De hoofdstad van het surrealisme

15 juni 2017
Auteurs:
Manuel Aalbers
geografie en toerisme, KU Leuven
Dit artikel is verschenen in: geografie juni 2017
Blog: Brussels Lof
Opinie
surrealisme

Brussel is de hoofdstad van het surrealisme. Van Paul Nougé, Louis Scutenaire, Irène Hamoir, E. L. T. Mesens, Marcel Mariën, maar vooral René Magritte. Op 15 augustus is het precies 50 jaar geleden dat de surrealistische meester overleed. Daarom hebben het Brussels Stadsgewest en de Brusselse gemeente Jette, waar hij van 1930 tot 1954 woonde, 2017 uitgeroepen tot Magrittejaar. Dat begint op 11 maart en eindigt op 9 september. Nog net geen half jaar dus. Omdat 50 jaar een halve eeuw is? Of om het surrealisme te vieren? Een van de exposities, in het Atomium – die andere Brusselse icoon, begint pas als het Magrittejaar alweer over is. De Vlaamse Metro schreef zelfs: ‘Op 15 augustus 1967 is het 50 jaar geleden dat René Magritte overleed.’ Dat vind ik nou surrealisme: niet weten of de redactie heeft zitten slapen of een grapje wilde maken.

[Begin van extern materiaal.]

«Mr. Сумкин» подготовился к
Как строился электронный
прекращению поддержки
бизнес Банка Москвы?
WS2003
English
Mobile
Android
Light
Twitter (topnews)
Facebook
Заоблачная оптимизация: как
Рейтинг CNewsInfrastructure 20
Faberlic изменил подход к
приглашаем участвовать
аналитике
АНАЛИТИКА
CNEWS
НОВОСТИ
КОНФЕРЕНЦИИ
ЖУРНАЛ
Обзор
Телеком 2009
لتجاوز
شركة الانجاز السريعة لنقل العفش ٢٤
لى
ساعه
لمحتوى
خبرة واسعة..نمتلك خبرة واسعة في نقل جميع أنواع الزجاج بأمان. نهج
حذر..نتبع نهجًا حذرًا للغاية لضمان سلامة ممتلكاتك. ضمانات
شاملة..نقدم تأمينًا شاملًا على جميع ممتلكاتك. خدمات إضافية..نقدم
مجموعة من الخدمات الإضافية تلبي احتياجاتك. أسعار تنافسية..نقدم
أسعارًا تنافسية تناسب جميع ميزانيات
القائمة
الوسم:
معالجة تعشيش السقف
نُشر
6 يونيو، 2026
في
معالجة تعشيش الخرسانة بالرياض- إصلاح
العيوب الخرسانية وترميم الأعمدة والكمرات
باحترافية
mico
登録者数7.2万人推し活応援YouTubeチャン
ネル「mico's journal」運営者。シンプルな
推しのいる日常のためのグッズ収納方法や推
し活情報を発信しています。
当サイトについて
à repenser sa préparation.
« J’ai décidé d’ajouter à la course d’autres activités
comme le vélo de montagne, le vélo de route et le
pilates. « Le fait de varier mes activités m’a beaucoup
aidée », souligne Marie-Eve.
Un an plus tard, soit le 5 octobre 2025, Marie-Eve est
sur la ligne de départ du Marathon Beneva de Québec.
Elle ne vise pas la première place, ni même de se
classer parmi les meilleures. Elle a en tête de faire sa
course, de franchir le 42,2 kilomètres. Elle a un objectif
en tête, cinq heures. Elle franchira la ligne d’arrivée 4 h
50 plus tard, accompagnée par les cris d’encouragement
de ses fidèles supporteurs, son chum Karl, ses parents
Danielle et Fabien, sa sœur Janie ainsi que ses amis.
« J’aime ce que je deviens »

Een Magrittewandeling heeft als naam ‘Dit is geen surrealistische route’ meegekregen. Het zijn er namelijk twee. Zo zitten de aankondigingen voor de verschillende activiteiten vol met woordspelingen en andere taalgrapjes. Surrealistisch bier is ook in de maak. En toen de Brusselaars op verzoek van de politie tijdens de lock-down in 2015 geen informatie op internet postten over de terroristenjacht, reageerden ze door massaal kattenfilmpjes te uploaden. Uiteraard werd ook hier een surrealistische draai aan gegeven in een promotiefilmpje dat bijvoorbeeld op de website van De Standaard nog te bekijken is.

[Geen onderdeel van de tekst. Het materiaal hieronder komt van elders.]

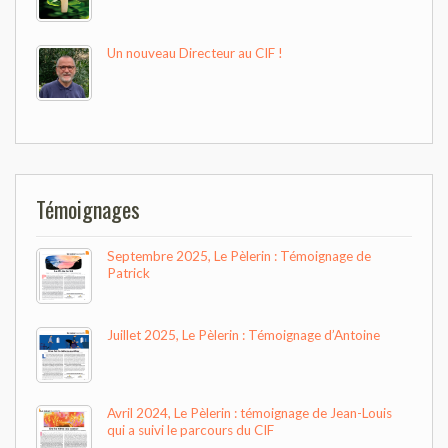
Un nouveau Directeur au CIF !
Témoignages
Septembre 2025, Le Pèlerin : Témoignage de
Patrick
Juillet 2025, Le Pèlerin : Témoignage d’Antoine
Avril 2024, Le Pèlerin : témoignage de Jean-Louis
qui a suivi le parcours du CIF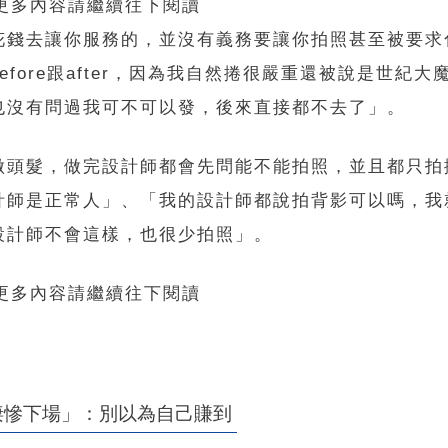
 更多內容請繼續往下閱讀
花錢去讓你服務的，並沒有義務要讓你拍照甚至被要求
ore跟after，因為我自然捲很嚴重還被說是世紀大
也沒有問過我可不可以發，後來直接都不去了」。
做頭髮，做完設計師都會先問能不能拍照，並且都只拍
計師是正常人」、「我的設計師都說拍背影可以嗎，我
設計師不會這樣，也很少拍照」。
 更多內容請繼續往下閱讀
悽慘下場」：別以為自己賺到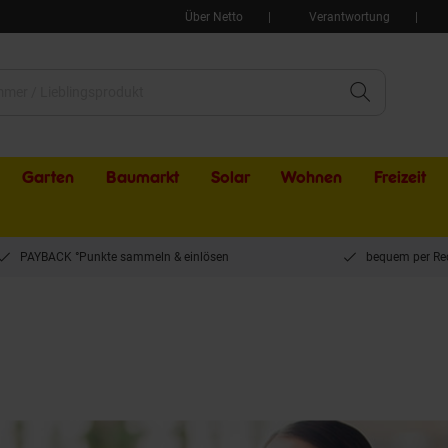
Über Netto
Verantwortung
Garten
Baumarkt
Solar
Wohnen
Freizeit
PAYBACK °Punkte sammeln & einlösen
bequem per Re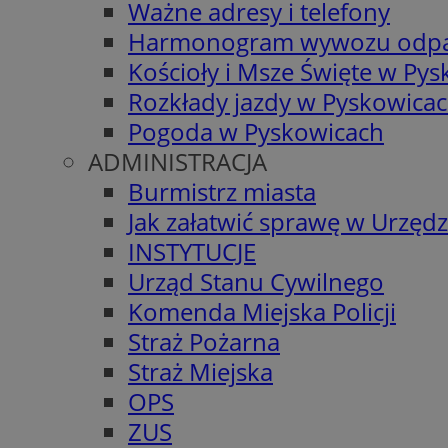
Ważne adresy i telefony
Harmonogram wywozu odp
Kościoły i Msze Święte w Py
Rozkłady jazdy w Pyskowica
Pogoda w Pyskowicach
ADMINISTRACJA
Burmistrz miasta
Jak załatwić sprawę w Urzędz
INSTYTUCJE
Urząd Stanu Cywilnego
Komenda Miejska Policji
Straż Pożarna
Straż Miejska
OPS
ZUS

In Brussels Lof (2) liet ik de lezer reeds kennismaken met de Gemeenschappelijke Gemeenschapscommissie, ofwel La Commission Communautaire Commune. Volgens veel Brusselaars en andere Belgen hebben de hoofdstedelijke en de federale politiek ook veel weg van het surrealisme. Anderen gaan nog verder en beweren dat het leven zelf in Brussel surrealistische trekjes heeft.

In mijn eerste jaar in Brussel keek ik graag naar TV Brussel. Na het dagelijks nieuws was er telkens een portretje van een Brusselaar (m/v), soms een BB’er, een bekende Brusselaar, maar meestal een niet-zo-bekende. Op een zeker ogenblik was er een schrijver uit Schaarbeek, tenminste zo heb ik ’t onthouden, die tweetalig was opgevoed. Bij de lokale bakker, een Marokkaanse Brusselaar vermoedde hij, was het altijd druk waardoor er zelden tijd was voor een praatje. Toen het eens wat rustiger was, besloot de schrijver te vragen naar de roots van de bakker. Die bleek inderdaad in Marokko geboren te zijn en al wat jaren in Brussel te wonen. Daarop vroeg de bakker de schrijver in het Frans: ‘Maar u meneer, u heeft zo’n apart accent, waar komt u vandaan?’ De schrijver eindigde met de opgetogen vaststelling: ‘Brussel, dat is de stad waar je als geboren Brusselaar voor apart wordt aangezien. Dat is pas surrealisme.’